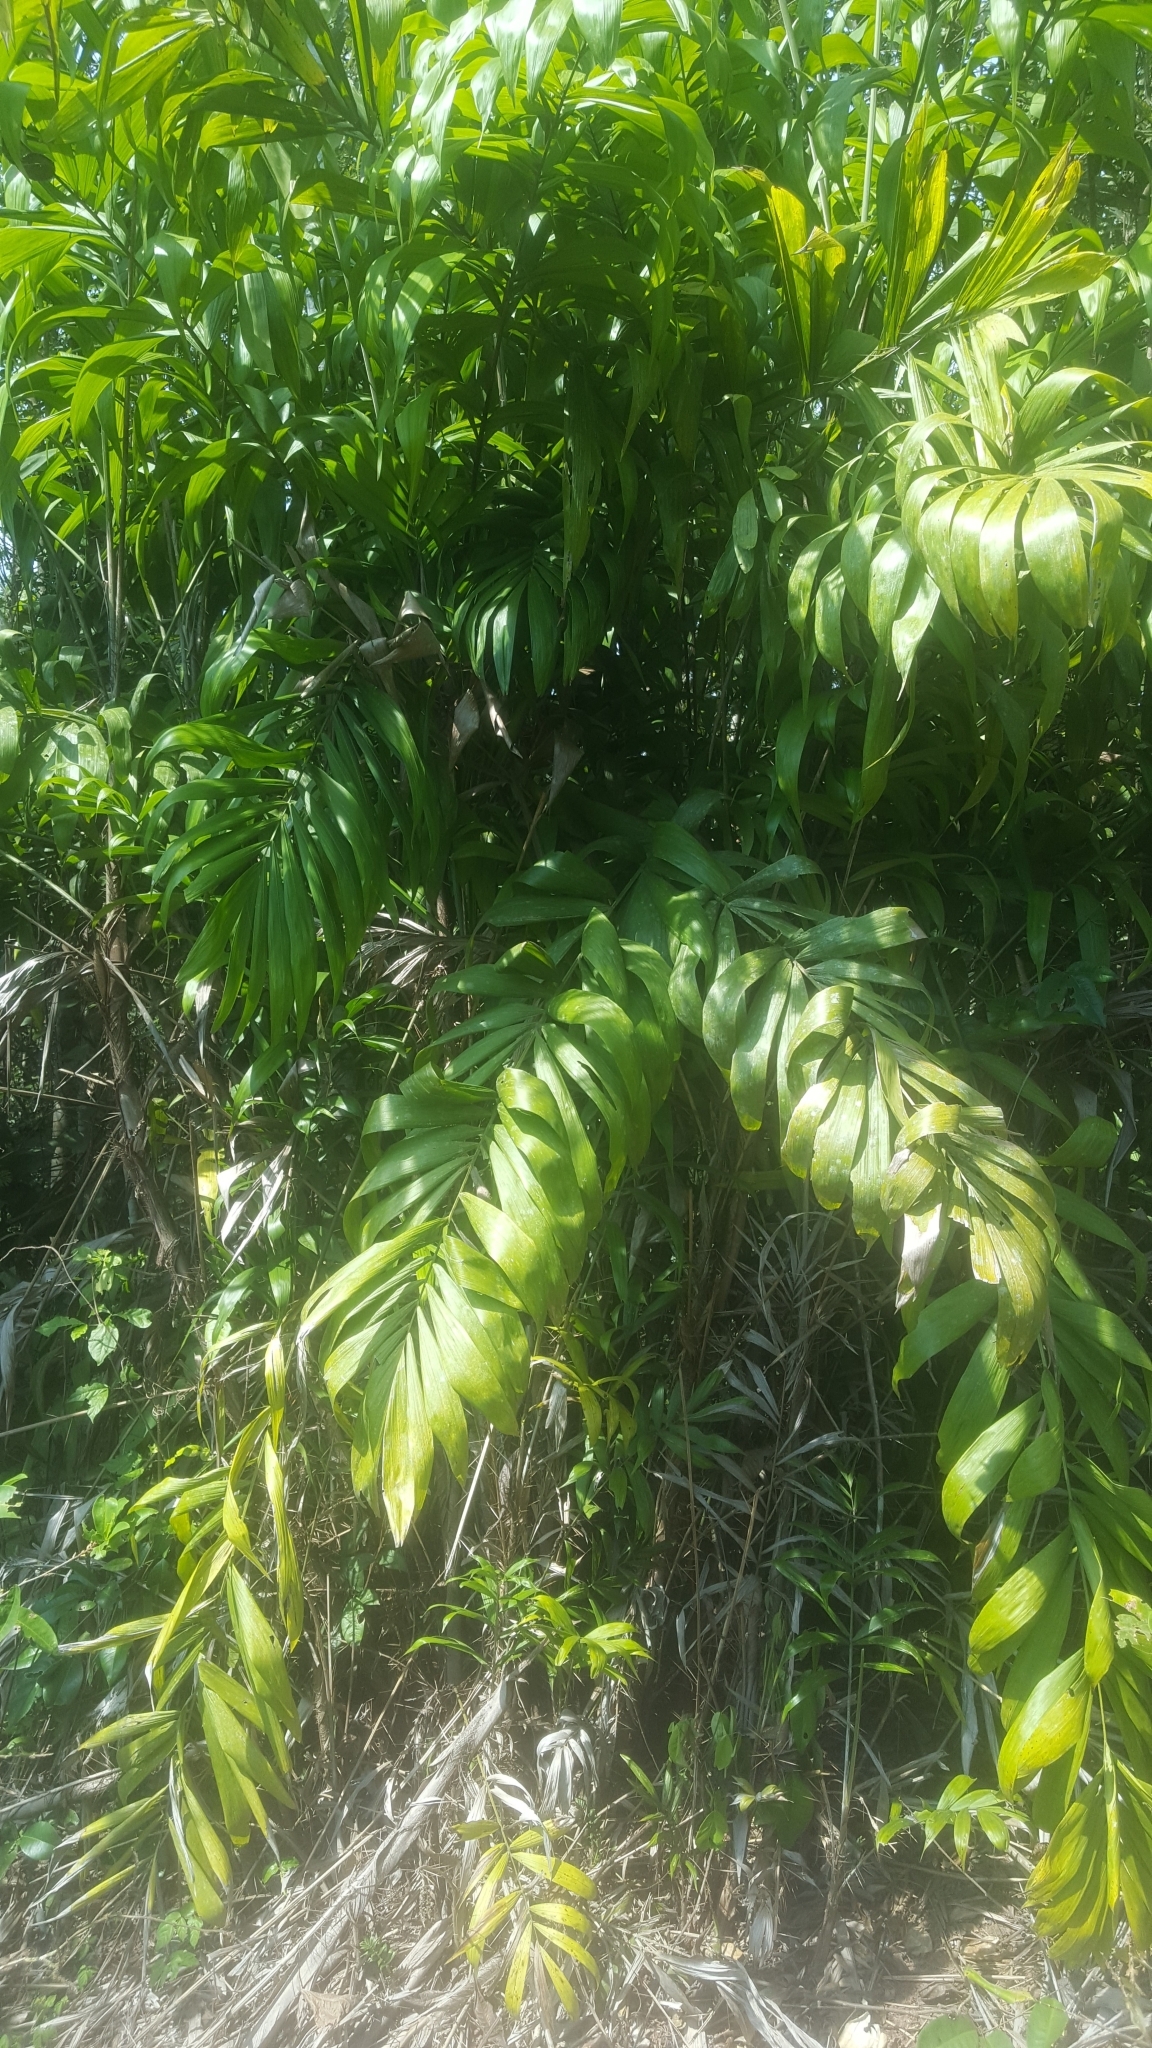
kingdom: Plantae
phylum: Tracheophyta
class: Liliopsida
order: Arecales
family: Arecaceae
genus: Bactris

...

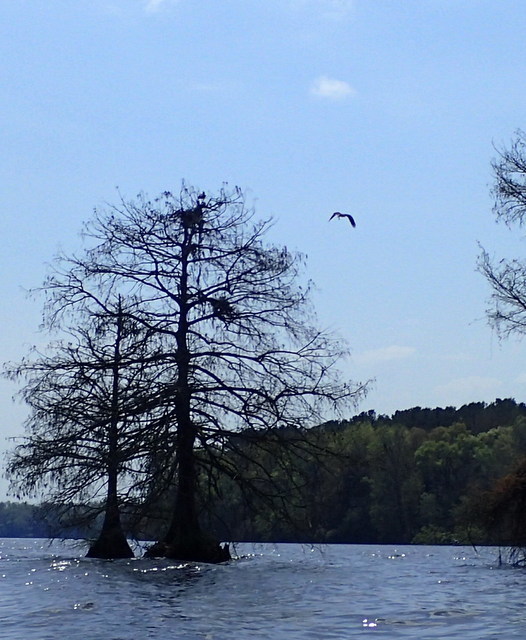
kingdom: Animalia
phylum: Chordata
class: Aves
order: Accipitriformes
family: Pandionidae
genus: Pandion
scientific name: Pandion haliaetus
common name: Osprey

*Requirement*:
Convert everything from the line containing "phylum: Chordata" down to the line containing "common name: Osprey" into a JSON list of strings, one string per line, skipping any blank lines.

*Written reply*:
[
  "phylum: Chordata",
  "class: Aves",
  "order: Accipitriformes",
  "family: Pandionidae",
  "genus: Pandion",
  "scientific name: Pandion haliaetus",
  "common name: Osprey"
]